'People's lawyer' - Attorney General Maura Healey - sworn in before 800-strong crowd at historic Faneuil Hall

01.21.2015

This originally ran on MassLive.com

By Shira Schoenberg

BOSTON - Maura Healey was inaugurated Wednesday as Massachusetts' 55thattorney general, before a packed crowd at historic Faneuil Hall.

Supreme Judicial Court Chief Justice Ralph Gants administered the oath of office just before 5 p.m.

Healey, a Democrat, becomes the first openly gay attorney general in the country.

In her inaugural address, Healey listed the many areas where she hopes to make a difference. "We have a heroin and prescription drug abuse epidemic that continues to spread," Healey said. "Our residents face rising health care costs and a market they can't understand. Our families are struggling to pay their loans and heating bills. And far too many have their lives turned upside down by gun violence, domestic violence, and sexual violence, whether at the hands of human traffickers or college classmates. As the people's lawyer, the attorney general is here to take on those tough challenges."

Healey, 43, replaces Martha Coakley, a Democrat who ran unsuccessfully for governor.

Healey is a former bureau chief in Coakley's office, where she oversaw the bureaus of Public Protection and Advocacy and Business and Labor. She previously worked as a prosecutor at the Middlesex District Attorney's Office and did commercial and securities litigation for a private firm.

In her inaugural address, Healey stressed her role as "the people's lawyer."

Healey said she will create a new Division of Community Engagement. The division will hold public forums and outreach events, run consumer hotlines and deal with website, social media, and constituent services. Healey plans to hold regular "Ask the AG" online forums and create an interface that allows people to request trainings and meetings.

Healey also talked about a division she plans to establish focused on protecting children. "Together with our partners, we will take on teen addiction, dating violence, and child abuse, and find ways to reduce the number of young people in our juvenile justice system," Healey said.

She discussed steps she plans to take to curb drug abuse: improving the state's prescription monitoring program, educating prescribers, going after drug traffickers and "pill mills" and expanding access to recovery and treatment programs.

"To all those who have lost a loved one to this epidemic: I stand with you," she said. At that line, the audience broke into applause and Gov. Charlie Baker, a Republican who has called fighting drug addiction a priority for him, led a standing ovation.

Healey listed off numerous other priorities, including maintaining safe workplace conditions, providing access to affordable care health care, ensuring mental health parity and ensuring fairness in lending. She criticized the practices of for-profit schools and of businesses that pay women unequal wages. She said she will ensure that casinos, being built under the state's new expanded gambling law, keep their commitments. She said she will work with Boston Mayor Martin Walsh to open a safe house for human trafficking victims, and will work to expand treatment for people with mental health and substance abuse problems.

Sitting on stage behind Healey were Baker, Lt. Gov. Karyn Polito, House Speaker Robert DeLeo, Walsh and master of ceremonies, former U.S. Sen. Mo Cowan.

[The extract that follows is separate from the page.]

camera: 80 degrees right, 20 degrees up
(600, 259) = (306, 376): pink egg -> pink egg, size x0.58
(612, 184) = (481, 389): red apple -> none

Cowan said Healey takes office "with the conviction of a skilled attorney, the drive of a great athlete, and the open heart and unimpeachable integrity of a true public servant."

The hall, which seats 800, was filled to capacity. Dignitaries included current and past elected officials, including former Gov. William Weld, sheriffs and law enforcement.

Melissa Weiksnar, whose 20-year-old daughter, a nursing student, died five years ago from an opioid overdose, was drawn to Healey because of her commitment to fighting drug addiction. When Weiksnar heard that Healey wants to address opioid addiction, she sent Healey a photograph of her daughter. Healey called her back. Weiksnar said Healey seems committed to addressing drug abuse from both a public health and a public safety perspective. "She gets it," Weiksnar said.

After her own inauguration, Healey administered the oath of office to the assistant attorneys general.

Earlier Wednesday, Healey announced the hiring of two top lawyers for her office - Chris Barry-Smith as first assistant attorney general and Richard Johnston as chief legal counsel.

Barry-Smith, a consumer protection and litigation attorney, will help direct the office's civil and criminal bureaus. Barry-Smith is a former deputy attorney general who led the attorney general's Public Protection and Advocacy Bureau and was also chief of the Consumer Protection Division. Much of his work focused on predatory lending enforcement, consumer protection and foreclosure prevention.

Johnston, a business litigator and arbitrator, will advise Healey on major and complex litigation. Johnston worked for more than 30 years at the law firm WilmerHale, focusing on business disputes. He has worked on civil rights and other cases, including securing the release of a man on death row in North Carolina and negotiating an agreement with the government of Sierra Leone to create manufacturing jobs.

Healey lives in Charlestown with her partner, Appeals Court Justice Gabrielle Wolohojian.